Rwanda et littérature
En 1998, l’écrivain tchadien Noccky Djedanoum initia le projet « Rwanda : écrire par devoir de mémoire », qui permit à dix écrivains africains de séjourner à Kigali et plus tard d’écrire un témoignage. Parmi les livres issus de ce projet et parus dans les années 2000, L’aîné des orphelins de Tierno Monenembo se présente sous les traits d’une fiction. Une note liminaire l’affirme clairement : « Si le génocide rwandais est irréfutable, les situations et les personnages de ce roman sont, eux, fictifs pour la plupart ».
Le héros narrateur, prénommé Faustin, est un adolescent de 15 ans dont on apprend dès la deuxième page du roman qu’il attend la mort dans la prison centrale de Kigali. Sur le mode rétrospectif et de manière non chronologique, il raconte sa vie .
Le choix d’une telle discontinuité narrative permet d’une part de faire surgir tout au long du récit des mystères (pourquoi Faustin est-il condamné à mort, où se trouvent ses parents, qu’est-il arrivé à ses sœurs et à son frère), qui imposent au lecteur une lecture active, sous peine d’être désorienté.

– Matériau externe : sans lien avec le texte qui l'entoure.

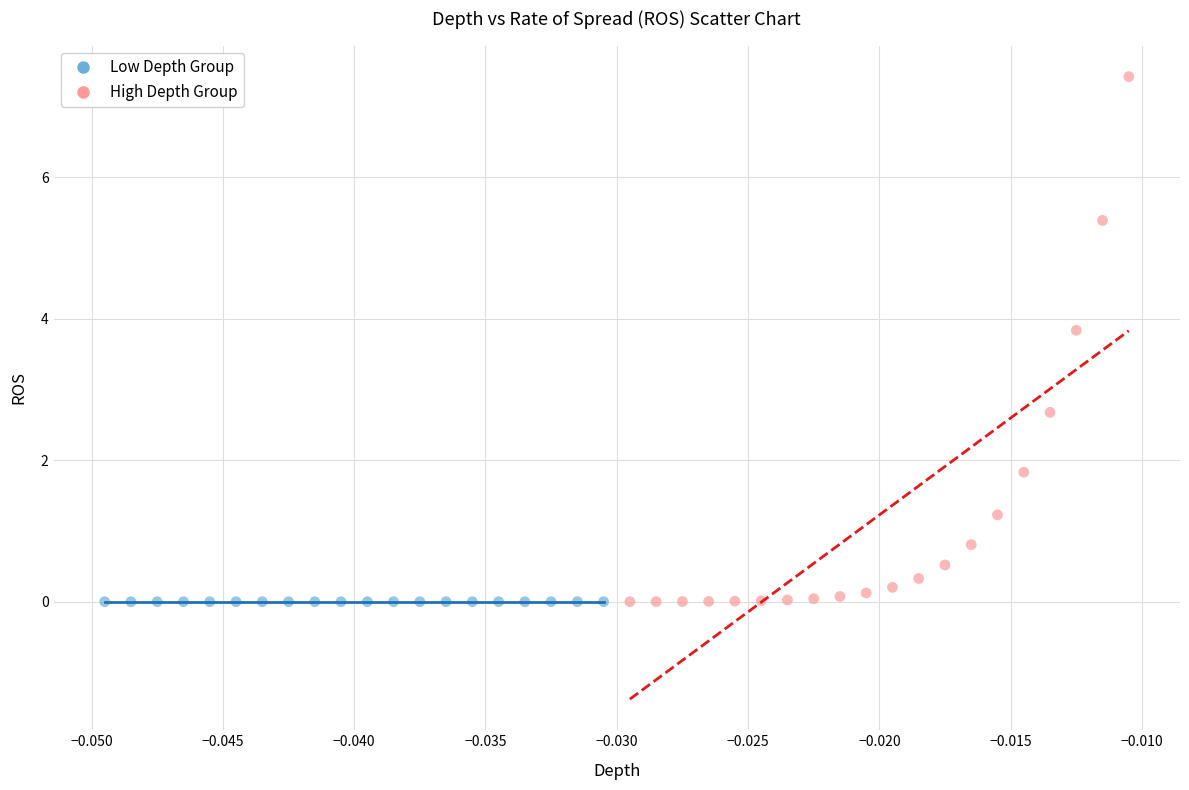

Which series has the largest Y range (max minus min)?

High Depth Group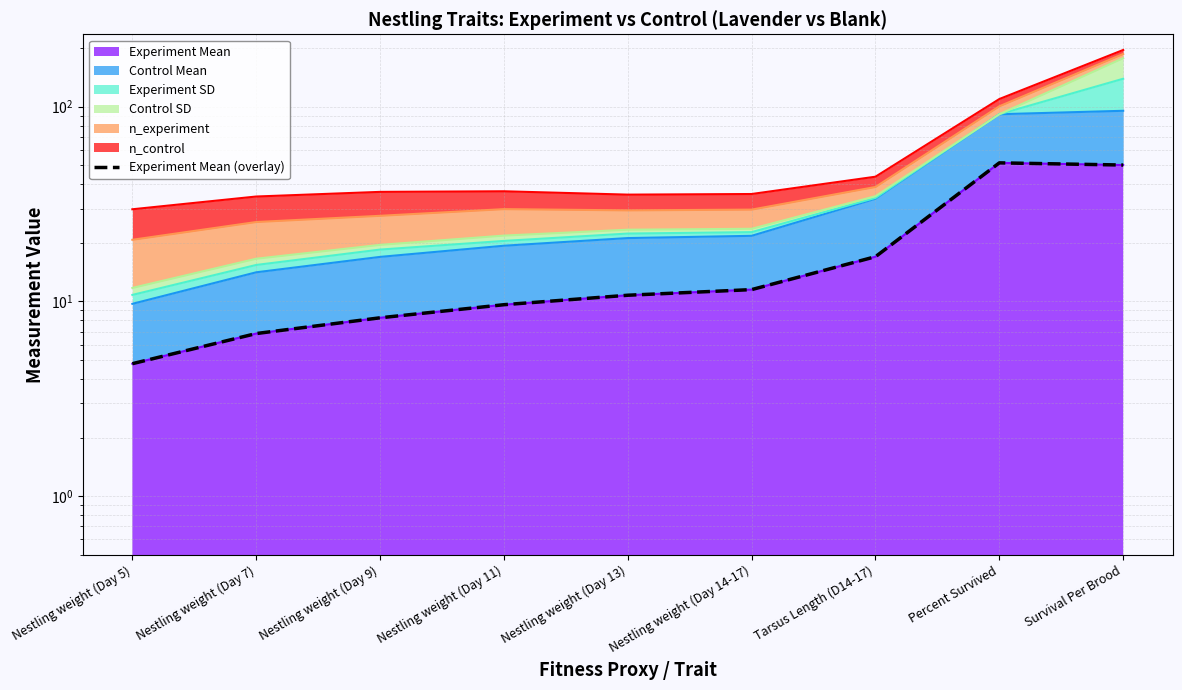

Does the chart have visible grid lines?

Yes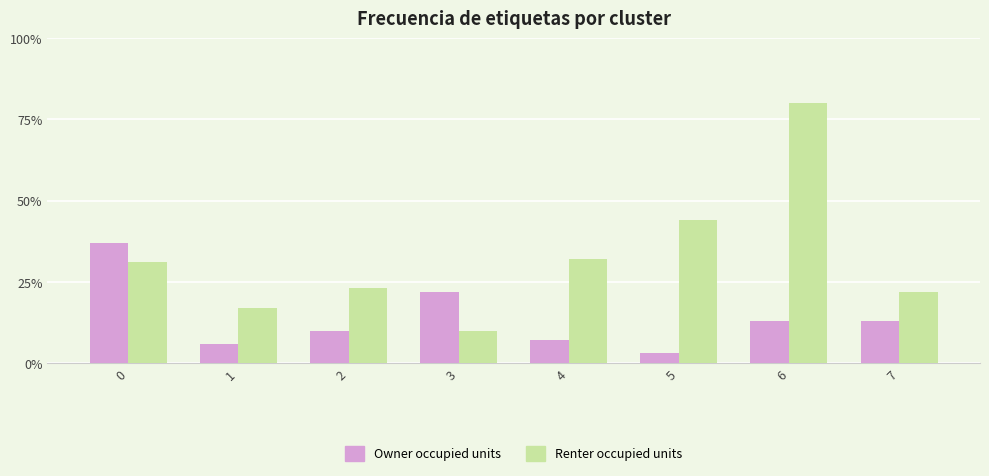

Rank the series by their average value, from lowest to highest.

Owner occupied units, Renter occupied units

Effets d’attente (le mystère familial n’est levé que dans les dernières pages) et frustration interprétative (on ne saura jamais ce qui est arrivé durant le génocide aux sœurs et au frère de Faustin) se conjuguent pour créer dans l’esprit du lecteur un sentiment d’inconfort qui le place, face à un récit troué et décousu, dans une situation semblable à celle du personnage face au chaos du monde.
D’autre part, un tel choix permet de mettre en scène en creux le traumatisme vécu par Faustin, qui semble avoir refoulé les événements violents vécus lors du génocide. Ce n’est qu’au terme d’un cheminement douloureux et sinueux dans les méandres de son passé tragique, qu’il parvient à se souvenir de la scène tragique qui se trouve à l’origine de ses malheurs, et à la raconter, dans les dernières pages du récit.